◆ **SELECTED TEXT**
Ex vivo immunoglobulin class switch recombination assay
Resting primary B lymphocytes were isolated from mouse spleens using anti-CD43 microbeads (Miltenyi Biotec). One million cells were stimulated to proliferate with a cytokine cocktail containing 25 μg/ml lipopolysaccharide (LPS, Sigma-Aldrich), 5 ng/ml interleukin-4 (IL-4, Sigma-Aldrich) and 0.5 μg/ml anti-CD180 (RP105, BD PharMingen). CSR to IgG1 was detected on day 3 using biotinylated anti-IgG1 followed by PE-conjugated streptavidin (BD Biosciences). Anti-B220 was used to confirm the purity of B cell samples.
Gene expression analysis in human patient samples
Expression of DDR genes in prostate cancer and normal prostate was analyzed using the ‘The Cancer Genome Atlas’ (TCGA) database as recently published (3). Normalized mRNA expression data for prostate cancer and normal prostate tissue and for NSCLC and normal lung tissue were retrieved using the R package ‘TCGAbiolinks’ (32). The following genes were preselected for analysis: TP53BP1, RNF8, RNF168, RIF1 and KU80. Unpaired, two-sided Student's t-test was used to test for significant differences in gene expression between cancer and normal tissue.
Data and statistical analysis
Analyses of experimental data were performed with Microsoft Excel or R. Fold change was calculated by normalization of measured values to the corresponding control. To test for statistical significance, the unpaired, two-sided Student's t-test was used. Results were considered statistically significant if a P value of <0.05 was reached.

◆ **RECORDS SHOWN**

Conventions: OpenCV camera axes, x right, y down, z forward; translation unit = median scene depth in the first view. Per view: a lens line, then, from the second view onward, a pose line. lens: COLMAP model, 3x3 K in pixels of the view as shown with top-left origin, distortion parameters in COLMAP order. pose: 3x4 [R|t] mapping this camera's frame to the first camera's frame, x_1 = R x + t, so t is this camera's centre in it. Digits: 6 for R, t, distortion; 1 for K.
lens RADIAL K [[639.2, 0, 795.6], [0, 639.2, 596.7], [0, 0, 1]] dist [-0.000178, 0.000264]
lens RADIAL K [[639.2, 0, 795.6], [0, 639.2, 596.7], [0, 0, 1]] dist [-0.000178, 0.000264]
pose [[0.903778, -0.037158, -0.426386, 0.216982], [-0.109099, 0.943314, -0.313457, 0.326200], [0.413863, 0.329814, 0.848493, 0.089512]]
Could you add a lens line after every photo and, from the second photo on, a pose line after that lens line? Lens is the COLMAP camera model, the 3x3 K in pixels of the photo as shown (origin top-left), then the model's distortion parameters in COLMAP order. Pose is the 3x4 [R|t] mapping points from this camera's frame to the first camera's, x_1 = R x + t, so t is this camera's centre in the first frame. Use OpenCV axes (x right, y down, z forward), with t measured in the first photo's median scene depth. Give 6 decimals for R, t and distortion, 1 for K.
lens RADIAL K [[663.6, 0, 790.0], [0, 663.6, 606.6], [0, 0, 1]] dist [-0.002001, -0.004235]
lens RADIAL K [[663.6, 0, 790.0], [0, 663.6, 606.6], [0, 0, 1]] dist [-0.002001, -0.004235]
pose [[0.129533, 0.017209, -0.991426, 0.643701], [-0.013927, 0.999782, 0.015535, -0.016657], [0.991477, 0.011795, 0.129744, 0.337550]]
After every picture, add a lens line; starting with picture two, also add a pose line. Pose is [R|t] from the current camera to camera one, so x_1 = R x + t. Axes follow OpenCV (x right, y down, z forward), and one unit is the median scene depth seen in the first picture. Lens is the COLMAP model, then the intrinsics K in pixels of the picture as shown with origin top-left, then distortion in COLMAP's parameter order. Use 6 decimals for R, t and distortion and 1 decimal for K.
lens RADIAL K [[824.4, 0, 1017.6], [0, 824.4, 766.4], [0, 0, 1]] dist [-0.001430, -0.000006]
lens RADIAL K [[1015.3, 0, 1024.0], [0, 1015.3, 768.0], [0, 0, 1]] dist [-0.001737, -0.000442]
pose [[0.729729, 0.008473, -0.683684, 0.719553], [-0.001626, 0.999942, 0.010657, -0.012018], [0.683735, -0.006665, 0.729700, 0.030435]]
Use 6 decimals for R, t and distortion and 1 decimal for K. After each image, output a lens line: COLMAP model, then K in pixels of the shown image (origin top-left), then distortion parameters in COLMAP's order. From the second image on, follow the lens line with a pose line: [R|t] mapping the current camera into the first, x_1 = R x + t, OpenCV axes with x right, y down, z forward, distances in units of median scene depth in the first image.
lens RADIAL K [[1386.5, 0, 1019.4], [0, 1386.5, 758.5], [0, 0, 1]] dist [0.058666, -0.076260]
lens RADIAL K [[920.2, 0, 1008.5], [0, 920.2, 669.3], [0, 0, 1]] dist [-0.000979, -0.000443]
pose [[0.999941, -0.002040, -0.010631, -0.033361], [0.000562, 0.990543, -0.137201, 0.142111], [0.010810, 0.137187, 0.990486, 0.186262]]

◆ **WHAT TO DO**
Please copy the methods text above word for word, from "Gene expression analysis" to "and normal tissue.".

◆ **RESPONSE AREA**
Gene expression analysis in human patient samples
Expression of DDR genes in prostate cancer and normal prostate was analyzed using the ‘The Cancer Genome Atlas’ (TCGA) database as recently published (3). Normalized mRNA expression data for prostate cancer and normal prostate tissue and for NSCLC and normal lung tissue were retrieved using the R package ‘TCGAbiolinks’ (32). The following genes were preselected for analysis: TP53BP1, RNF8, RNF168, RIF1 and KU80. Unpaired, two-sided Student's t-test was used to test for significant differences in gene expression between cancer and normal tissue.